C.H.: They are indeed prepared, but always on the basis that any investment in digitalisation should be aligned with their members’ needs. The members of ICMIF range from large market leaders to niche, affinity-based insurers, and most are small/medium-sized. So there are many different ways in which our members approach digitalisation: the large ones have set aside a specific budget for it and are already well advanced and smaller organisations are likely to go down that route later when the costs come down. Our smaller members understand their niche market and still strive to build relations based on quality and trust with their member-policyholders. Where digitalisation supports these relationship-building efforts, there are significant moves to embrace new technologies. This is particularly true in emerging markets that are doing more with digital technologies because they are more agile.
Bridging the protection gap is a recurring theme at most of the industry events in recent years. How are ICMIF’s members supporting this?
C.H.: ICMIF can proudly say it has put its money where its mouth is in dealing with this issue in an efficient and consistent way. In fact, ICMIF has been actively supporting the reduction of the protection gap since the 1960s.

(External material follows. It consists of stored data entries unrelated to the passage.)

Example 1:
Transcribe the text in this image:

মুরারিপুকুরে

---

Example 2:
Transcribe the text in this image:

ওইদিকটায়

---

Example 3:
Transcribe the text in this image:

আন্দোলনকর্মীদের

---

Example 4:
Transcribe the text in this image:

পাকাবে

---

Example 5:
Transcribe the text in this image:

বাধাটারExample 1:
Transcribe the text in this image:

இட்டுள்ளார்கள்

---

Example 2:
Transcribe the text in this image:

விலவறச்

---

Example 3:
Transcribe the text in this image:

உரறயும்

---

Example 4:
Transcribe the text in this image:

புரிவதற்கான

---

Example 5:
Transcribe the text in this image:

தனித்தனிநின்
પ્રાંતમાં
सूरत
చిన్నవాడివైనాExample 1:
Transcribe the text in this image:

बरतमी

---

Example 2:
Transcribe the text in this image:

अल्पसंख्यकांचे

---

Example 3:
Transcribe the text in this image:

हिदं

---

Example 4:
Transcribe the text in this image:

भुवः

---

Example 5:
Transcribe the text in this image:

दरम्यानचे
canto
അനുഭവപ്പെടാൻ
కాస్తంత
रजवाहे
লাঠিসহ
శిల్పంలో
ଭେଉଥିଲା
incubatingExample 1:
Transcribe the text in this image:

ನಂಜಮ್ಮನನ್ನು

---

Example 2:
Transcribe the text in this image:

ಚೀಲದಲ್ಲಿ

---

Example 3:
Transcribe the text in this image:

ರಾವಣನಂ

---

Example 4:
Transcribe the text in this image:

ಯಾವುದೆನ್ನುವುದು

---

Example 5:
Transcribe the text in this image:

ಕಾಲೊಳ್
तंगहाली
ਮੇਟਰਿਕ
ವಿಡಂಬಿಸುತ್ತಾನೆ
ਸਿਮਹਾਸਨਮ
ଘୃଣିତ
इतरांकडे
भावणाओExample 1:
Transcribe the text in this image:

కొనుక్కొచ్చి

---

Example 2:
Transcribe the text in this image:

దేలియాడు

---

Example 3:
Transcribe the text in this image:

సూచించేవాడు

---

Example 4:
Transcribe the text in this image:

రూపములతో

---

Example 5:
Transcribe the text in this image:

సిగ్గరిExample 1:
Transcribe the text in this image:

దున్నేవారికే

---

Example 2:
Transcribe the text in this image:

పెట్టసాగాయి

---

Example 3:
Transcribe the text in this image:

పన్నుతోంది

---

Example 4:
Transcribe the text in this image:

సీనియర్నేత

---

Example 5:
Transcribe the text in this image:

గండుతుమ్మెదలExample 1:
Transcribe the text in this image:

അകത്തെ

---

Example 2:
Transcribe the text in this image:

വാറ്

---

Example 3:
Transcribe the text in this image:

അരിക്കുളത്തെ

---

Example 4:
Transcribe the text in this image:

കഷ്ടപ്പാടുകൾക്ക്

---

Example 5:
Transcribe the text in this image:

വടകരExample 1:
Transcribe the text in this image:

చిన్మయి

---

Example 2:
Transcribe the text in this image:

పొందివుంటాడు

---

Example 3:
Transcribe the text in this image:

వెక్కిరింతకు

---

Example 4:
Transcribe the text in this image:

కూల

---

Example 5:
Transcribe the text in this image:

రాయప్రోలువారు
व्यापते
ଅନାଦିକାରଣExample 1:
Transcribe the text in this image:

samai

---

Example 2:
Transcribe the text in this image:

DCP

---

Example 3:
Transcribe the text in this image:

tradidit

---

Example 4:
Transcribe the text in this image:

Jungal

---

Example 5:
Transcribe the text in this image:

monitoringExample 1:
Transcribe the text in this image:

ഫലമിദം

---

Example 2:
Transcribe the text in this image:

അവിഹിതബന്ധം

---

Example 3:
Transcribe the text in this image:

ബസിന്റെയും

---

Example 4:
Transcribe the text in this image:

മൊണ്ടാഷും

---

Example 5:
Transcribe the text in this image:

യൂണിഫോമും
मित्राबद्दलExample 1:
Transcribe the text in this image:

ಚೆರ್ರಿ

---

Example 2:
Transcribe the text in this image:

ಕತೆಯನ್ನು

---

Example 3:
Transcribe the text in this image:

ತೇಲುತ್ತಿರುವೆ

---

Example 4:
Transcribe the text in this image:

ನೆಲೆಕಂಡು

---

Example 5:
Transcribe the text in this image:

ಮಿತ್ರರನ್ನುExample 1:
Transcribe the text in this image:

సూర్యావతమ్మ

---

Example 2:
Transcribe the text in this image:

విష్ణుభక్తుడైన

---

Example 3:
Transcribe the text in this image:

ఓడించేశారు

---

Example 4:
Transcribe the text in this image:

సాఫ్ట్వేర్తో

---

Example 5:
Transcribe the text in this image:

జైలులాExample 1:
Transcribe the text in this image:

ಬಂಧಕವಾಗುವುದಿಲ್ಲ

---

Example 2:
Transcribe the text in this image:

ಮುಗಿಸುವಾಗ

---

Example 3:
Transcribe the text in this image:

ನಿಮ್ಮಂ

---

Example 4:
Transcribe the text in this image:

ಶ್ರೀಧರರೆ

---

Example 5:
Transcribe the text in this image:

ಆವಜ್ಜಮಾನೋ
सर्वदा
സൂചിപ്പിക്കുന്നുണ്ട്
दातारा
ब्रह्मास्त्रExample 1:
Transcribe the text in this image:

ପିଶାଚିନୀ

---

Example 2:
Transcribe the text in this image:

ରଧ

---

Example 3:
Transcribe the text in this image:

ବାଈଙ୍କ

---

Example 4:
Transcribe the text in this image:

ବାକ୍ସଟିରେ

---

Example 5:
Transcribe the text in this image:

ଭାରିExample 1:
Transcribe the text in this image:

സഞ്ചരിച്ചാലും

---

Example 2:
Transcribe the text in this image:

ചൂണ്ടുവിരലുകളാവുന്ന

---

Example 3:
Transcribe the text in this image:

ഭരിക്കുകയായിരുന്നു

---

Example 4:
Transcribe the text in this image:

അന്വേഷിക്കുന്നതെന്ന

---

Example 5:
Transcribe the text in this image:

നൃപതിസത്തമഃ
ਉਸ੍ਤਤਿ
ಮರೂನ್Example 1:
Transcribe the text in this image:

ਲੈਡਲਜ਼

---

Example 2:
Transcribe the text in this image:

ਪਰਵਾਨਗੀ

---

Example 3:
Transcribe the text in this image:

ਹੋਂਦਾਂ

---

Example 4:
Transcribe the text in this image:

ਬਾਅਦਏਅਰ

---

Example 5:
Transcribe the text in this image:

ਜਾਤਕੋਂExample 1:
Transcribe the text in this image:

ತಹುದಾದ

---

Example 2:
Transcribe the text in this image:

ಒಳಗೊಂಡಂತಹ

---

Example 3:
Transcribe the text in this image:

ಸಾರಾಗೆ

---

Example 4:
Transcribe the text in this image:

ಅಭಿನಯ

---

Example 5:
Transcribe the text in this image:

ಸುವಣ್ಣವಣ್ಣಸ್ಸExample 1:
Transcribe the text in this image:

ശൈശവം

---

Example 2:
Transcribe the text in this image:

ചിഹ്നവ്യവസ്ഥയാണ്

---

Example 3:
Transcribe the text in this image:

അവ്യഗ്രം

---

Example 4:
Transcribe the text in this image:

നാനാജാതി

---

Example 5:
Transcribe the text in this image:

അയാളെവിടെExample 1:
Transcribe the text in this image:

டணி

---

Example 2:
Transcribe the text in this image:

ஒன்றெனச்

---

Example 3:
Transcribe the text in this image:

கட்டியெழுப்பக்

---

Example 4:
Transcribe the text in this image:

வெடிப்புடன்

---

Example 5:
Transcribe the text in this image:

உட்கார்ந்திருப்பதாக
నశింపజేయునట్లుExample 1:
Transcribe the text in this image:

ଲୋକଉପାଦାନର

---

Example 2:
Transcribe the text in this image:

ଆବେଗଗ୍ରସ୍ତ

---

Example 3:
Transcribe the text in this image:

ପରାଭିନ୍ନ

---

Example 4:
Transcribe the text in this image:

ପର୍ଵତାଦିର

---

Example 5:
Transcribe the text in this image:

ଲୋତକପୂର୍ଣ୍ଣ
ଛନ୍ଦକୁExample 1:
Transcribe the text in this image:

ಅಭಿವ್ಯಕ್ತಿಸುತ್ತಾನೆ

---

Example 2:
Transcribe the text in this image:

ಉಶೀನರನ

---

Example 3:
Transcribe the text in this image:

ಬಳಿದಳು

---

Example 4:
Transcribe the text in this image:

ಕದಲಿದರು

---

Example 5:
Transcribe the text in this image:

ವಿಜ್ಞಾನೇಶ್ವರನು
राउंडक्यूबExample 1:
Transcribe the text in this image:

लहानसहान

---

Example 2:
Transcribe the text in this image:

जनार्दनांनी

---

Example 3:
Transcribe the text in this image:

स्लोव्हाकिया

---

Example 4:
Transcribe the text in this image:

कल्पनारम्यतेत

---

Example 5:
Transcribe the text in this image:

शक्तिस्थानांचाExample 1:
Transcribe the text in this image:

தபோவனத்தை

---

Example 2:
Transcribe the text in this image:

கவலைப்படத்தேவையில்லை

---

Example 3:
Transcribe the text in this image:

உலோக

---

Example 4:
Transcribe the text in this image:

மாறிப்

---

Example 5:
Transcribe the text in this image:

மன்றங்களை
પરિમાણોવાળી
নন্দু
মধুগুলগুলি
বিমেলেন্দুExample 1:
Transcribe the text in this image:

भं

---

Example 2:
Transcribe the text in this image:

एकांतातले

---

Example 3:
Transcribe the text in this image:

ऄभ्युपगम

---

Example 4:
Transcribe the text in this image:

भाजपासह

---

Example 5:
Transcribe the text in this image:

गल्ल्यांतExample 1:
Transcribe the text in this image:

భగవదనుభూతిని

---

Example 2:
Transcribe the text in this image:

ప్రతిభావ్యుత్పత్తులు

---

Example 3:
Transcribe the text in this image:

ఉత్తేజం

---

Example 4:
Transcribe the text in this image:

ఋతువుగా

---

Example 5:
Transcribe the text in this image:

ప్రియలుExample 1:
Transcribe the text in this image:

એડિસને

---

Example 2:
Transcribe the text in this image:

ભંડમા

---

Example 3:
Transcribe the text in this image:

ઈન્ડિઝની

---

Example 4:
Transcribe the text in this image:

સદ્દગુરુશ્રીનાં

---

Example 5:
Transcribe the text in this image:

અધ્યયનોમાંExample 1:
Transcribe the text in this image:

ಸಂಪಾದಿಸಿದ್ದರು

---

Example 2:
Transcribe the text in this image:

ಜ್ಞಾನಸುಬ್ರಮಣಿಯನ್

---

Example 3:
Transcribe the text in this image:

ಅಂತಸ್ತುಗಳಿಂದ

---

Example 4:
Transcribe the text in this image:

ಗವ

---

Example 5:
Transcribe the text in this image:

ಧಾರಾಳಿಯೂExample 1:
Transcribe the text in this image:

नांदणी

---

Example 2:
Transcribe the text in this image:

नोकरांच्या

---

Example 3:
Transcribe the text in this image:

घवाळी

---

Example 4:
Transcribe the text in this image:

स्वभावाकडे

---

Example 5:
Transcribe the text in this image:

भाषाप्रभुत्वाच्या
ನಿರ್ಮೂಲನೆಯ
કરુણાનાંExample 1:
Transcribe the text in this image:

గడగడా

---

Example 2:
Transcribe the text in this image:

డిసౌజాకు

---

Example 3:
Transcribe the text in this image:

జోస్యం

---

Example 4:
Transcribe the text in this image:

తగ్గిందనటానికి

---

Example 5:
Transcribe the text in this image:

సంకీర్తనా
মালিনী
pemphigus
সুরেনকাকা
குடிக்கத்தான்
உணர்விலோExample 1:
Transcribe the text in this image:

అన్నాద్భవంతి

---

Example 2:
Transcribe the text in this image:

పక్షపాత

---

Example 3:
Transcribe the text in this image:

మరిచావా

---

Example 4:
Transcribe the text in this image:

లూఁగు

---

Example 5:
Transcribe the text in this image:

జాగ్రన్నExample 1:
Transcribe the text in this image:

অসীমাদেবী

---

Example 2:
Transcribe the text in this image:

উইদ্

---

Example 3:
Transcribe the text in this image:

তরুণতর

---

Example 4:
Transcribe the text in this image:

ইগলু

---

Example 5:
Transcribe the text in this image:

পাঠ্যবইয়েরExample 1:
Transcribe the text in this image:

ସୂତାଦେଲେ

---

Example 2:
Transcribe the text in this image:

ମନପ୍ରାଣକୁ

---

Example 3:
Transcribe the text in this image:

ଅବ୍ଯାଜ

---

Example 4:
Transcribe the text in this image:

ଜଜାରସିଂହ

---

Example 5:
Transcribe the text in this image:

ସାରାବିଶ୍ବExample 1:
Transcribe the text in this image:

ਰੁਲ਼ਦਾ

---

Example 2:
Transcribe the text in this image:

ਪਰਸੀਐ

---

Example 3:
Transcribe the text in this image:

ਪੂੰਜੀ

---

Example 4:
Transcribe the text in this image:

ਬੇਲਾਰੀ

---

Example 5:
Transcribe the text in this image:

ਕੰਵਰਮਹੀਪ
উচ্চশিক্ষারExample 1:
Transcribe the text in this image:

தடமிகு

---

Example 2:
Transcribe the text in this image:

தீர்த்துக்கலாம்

In January 2015, we launched the 5-5-5 Mutual Microinsurance Strategy to help mutual microinsurance reach its full potential scale in five emerging markets with the goal of having a positive impact on the lives of millions of low-income households.
The five countries (Colombia, India, Kenya, the Philippines and Sri Lanka) were selected on the basis of several factors including our members’ presence and their outstanding work in their respective countries. Two years after the launch of this programme, over a million individuals (1,294,089 individuals / 258,885 households) who were previously uninsured are now insured by a mutual or cooperative insurer thanks to this robust programme and the support of a number of ICMIF members. If you are interested in reading stories or watching videos, I invite you to consult our dedicated page at http://www.icmif555.org/
We are also proving advocacy support with regards to regulation for mutual/ cooperative insurers in countries where regulation is not favourable. Through advocacy we are promoting enabling regulation for mutuals/ cooperatives, trying to create a space for mutual insurers and the key role mutuals are playing in insuring the poor and the underprivileged.
From the consumers’ perspective, what is the difference, if any, between being insured by a listed insurance company as opposed to working with a mutual or co-operative?
C.H.: I think the best way to answer that question is to let consumers speak. The Dutch national insurance association has carried out an independent survey which screened 48 insurers on six aspects of customer service: customer focus, expertise, customer contact, clarity, trust and satisfaction. The eight companies that came first were all mutual / cooperative insurers. The same type of survey commissioned in the UK by AFM, the Association for Financial Mutuals, showed that mutual insurers were given a ‘Net Trust Score’ of +32%, compared to financial public limited companies, which registered -5%. We also know from extensive reputation audits carried out in 2012 and 2016, that our sector is strongly associated with sustainability and long-termism by multiple stakeholders, including consumers. The customer experience for those who buy their insurance from cooperative/mutual insurers is often characterised by a more personalised experience, employees who care and better value for money. These aspects are what set cooperative/mutual insurers apart from many stock company insurers, and this is borne out by customer retention rates as well as Net Promoter Scores, which regularly far exceed the industry averages.